Our mission is to accelerate global health equity by identifying integrated units of operational effectiveness and health care delivery, and then scaling implementation through collective action.
If you look at the last 10 years of global health solidarity, things have stalled. There was a lot of progress in the first decade of the 21st century, largely driven by a single disease: HIV/AIDS. No other disease has moved resources in the way that HIV/AIDS did in that decade.
In our research, we’ve found this is because there are gaps in financing for the treatment of noncommunicable, or noninfectious, diseases and injuries, like diabetes, heart failure and sickle cell anemia. So our aim is to take a new approach to break the impasse. We are doing that by forging new kinds of coalitions across multiple disease spaces and among people who treat, advocate for, or live with these diseases.
The best example of this is the PEN-Plus strategy, which stands for Package of Essential Noncommunicable Disease Interventions Plus. It’s an approach developed in the late 2000s at the Brigham with partners in Rwanda to simplify care for different types of severe, chronic noncommunicable diseases. In low-income countries, these diseases are typically treated by specialists, to whom few people have access. We identified the most essential elements of treating these conditions, trained nurses and other mid-level providers to deliver this care, and forged connections among advocates working on disparate diseases. PEN-Plus has since expanded to 14 countries.
This past year, all 47 countries of the World Health Organization’s African Region resolved to attain high levels of PEN-Plus coverage by 2030. One of the center’s goals is to help implement that expansion.
Q: What distinguishes the center from other initiatives and collaborations?
One major difference is that we’re developing models of service delivery at the same time we’re studying the sociology of advocacy movements. Braiding these crucial strands of work together is unusual in medicine and global public health.
Q: What does the center hope to accomplish in the future?
Currently, low-income countries have the resources to provide only $30 or $40 per person per year in health care services. In comparison, the United States spends nearly $10,000 per person annually. As a result, low-income countries can’t provide even basic care. We can move forward by mobilizing advocates across diseases. Doing that can support financing for service delivery models that address the needs of people with noncommunicable diseases.
In the case of PEN-Plus, we’re working with organizations like the Juvenile Diabetes Research Foundation, the Helmsley Charitable Trust and the American Heart Association, many of which are led by people directly affected by these diseases. It’s the first time these entities have worked together.
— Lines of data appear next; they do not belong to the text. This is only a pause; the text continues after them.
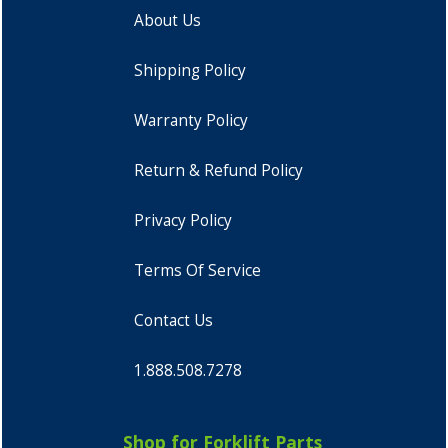
About Us
Shipping Policy
Warranty Policy
Return & Refund Policy
Privacy Policy
Terms Of Service
Contact Us
1.888.508.7278
Shop for Forklift Parts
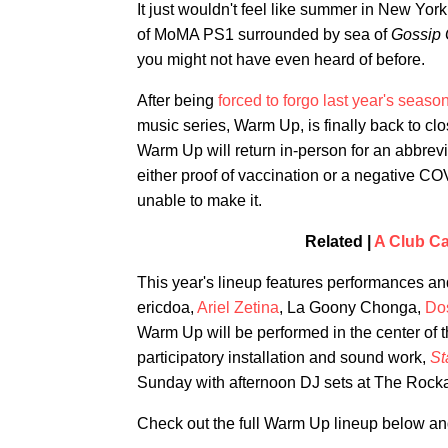
It just wouldn't feel like summer in New York
of MoMA PS1 surrounded by sea of
Gossip 
you might not have even heard of before.
After being
forced to forgo last year's seaso
music series, Warm Up, is finally back to cl
Warm Up will return in-person for an abbrevi
either proof of vaccination or a negative CO
unable to make it.
Related |
A Club Ca
This year's lineup features performances and
ericdoa,
Ariel Zetina
, La Goony Chonga,
Do
Warm Up will be performed in the center of 
participatory installation and sound work,
St
Sunday with afternoon DJ sets at The Rocka
Check out the full Warm Up lineup below a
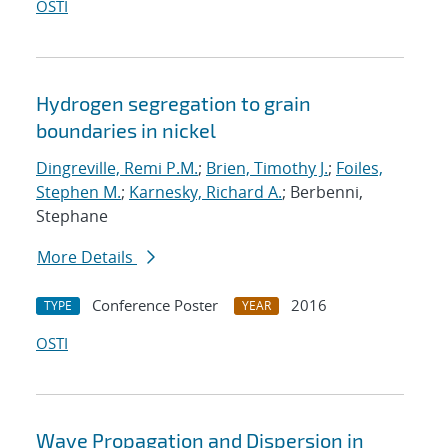
OSTI
Hydrogen segregation to grain
boundaries in nickel
Dingreville, Remi P.M.
;
Brien, Timothy J.
;
Foiles,
Stephen M.
;
Karnesky, Richard A.
; Berbenni,
Stephane
More Details
Conference Poster
2016
TYPE
YEAR
OSTI
Wave Propagation and Dispersion in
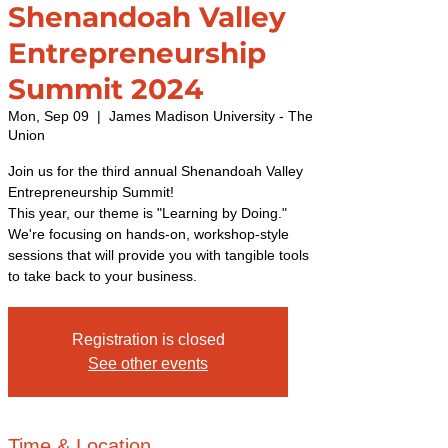
Shenandoah Valley
Entrepreneurship
Summit 2024
Mon, Sep 09
  |  
James Madison University - The
Union
Join us for the third annual Shenandoah Valley
Entrepreneurship Summit!
This year, our theme is "Learning by Doing."
We're focusing on hands-on, workshop-style
sessions that will provide you with tangible tools
to take back to your business.
Registration is closed
See other events
Time & Location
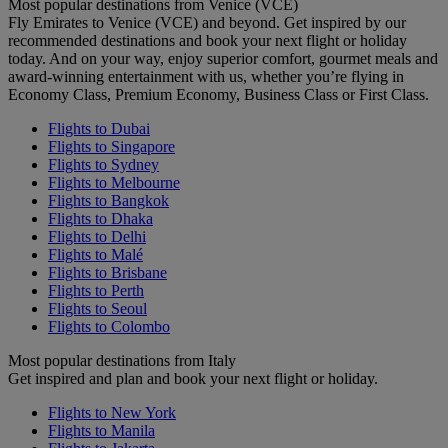
Most popular destinations from Venice (VCE)
Fly Emirates to Venice (VCE) and beyond. Get inspired by our
recommended destinations and book your next flight or holiday
today. And on your way, enjoy superior comfort, gourmet meals and
award-winning entertainment with us, whether you’re flying in
Economy Class, Premium Economy, Business Class or First Class.
Flights to Dubai
Flights to Singapore
Flights to Sydney
Flights to Melbourne
Flights to Bangkok
Flights to Dhaka
Flights to Delhi
Flights to Malé
Flights to Brisbane
Flights to Perth
Flights to Seoul
Flights to Colombo
Most popular destinations from Italy
Get inspired and plan and book your next flight or holiday.
Flights to New York
Flights to Manila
That’s what we see as a road toward universal health coverage, particularly in lower-income countries.
What we’re envisioning is a global movement of people in both high- and low-income countries who are affected by these conditions to advocate together for universal health coverage.
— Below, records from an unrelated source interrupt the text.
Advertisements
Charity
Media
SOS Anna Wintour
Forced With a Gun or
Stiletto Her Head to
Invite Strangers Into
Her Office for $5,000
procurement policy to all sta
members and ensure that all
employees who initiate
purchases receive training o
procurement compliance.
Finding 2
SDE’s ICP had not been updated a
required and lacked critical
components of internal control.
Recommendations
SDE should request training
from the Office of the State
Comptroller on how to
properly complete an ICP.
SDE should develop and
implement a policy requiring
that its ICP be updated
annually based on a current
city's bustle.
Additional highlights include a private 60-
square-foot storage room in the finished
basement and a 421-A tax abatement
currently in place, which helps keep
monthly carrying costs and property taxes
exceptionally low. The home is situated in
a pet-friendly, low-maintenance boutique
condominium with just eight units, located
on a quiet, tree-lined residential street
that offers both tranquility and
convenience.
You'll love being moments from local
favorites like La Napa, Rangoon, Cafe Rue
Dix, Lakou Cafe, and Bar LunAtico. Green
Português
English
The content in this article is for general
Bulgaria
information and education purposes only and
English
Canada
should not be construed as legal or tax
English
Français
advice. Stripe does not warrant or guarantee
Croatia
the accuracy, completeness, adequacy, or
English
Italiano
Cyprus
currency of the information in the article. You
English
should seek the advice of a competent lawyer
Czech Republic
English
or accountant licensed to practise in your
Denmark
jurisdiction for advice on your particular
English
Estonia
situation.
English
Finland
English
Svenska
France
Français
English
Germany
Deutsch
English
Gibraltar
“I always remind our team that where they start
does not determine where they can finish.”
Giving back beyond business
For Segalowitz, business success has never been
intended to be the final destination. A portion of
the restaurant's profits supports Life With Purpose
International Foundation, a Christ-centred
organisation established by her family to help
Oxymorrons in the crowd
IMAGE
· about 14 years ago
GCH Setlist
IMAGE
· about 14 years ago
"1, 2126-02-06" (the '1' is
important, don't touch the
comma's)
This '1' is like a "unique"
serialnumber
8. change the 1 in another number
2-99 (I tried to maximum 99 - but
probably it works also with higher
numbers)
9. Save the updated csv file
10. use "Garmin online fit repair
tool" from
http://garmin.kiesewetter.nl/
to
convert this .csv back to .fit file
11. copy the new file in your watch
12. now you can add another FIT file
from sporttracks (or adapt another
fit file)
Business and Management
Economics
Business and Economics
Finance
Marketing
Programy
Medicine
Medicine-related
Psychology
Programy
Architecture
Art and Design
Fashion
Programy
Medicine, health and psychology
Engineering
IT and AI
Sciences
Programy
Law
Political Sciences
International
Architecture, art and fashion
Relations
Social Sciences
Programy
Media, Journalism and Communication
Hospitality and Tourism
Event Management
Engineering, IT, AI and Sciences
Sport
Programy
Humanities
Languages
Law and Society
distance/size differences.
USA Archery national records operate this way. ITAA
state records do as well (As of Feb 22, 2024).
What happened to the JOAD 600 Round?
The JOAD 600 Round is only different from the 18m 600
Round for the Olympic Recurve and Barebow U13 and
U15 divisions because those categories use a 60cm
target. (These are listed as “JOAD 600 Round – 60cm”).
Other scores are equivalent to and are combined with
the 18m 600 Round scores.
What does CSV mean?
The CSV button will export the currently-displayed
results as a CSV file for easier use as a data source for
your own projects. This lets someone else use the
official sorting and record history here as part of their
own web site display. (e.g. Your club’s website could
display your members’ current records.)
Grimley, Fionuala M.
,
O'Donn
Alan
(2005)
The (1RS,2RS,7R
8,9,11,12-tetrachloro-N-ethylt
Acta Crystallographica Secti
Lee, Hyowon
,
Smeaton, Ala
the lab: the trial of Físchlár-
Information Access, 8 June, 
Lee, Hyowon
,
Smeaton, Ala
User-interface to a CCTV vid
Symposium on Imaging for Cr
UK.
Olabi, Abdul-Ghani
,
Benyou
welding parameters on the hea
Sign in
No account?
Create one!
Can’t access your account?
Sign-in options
Q: What are you most excited about as the center gets underway?
Collaborating with such wonderful colleagues. We have great partnerships with institutions in other nations, particularly the Universidade Eduardo Mondlane in Mozambique. Together, we support a 22-country NCDI Poverty Network. We’re excited to work closely with them, the World Health Organization, UNICEF, and our other partners to implement the PEN-Plus strategy and further develop the science of integration.
The center was born out of the Brigham’s storied legacy and focus on advancing our vision of a healthier community and a healthier world. As Dr. Higgins [Robert Higgins, MD, MSHA, president of Brigham and Women’s Hospital], said during the center’s launch, “What makes the Brigham stand out is our ability to create scalable innovation. And I think that there is no better example of this kind of world-changing innovation than the work going on here at the Center for Integration Science.”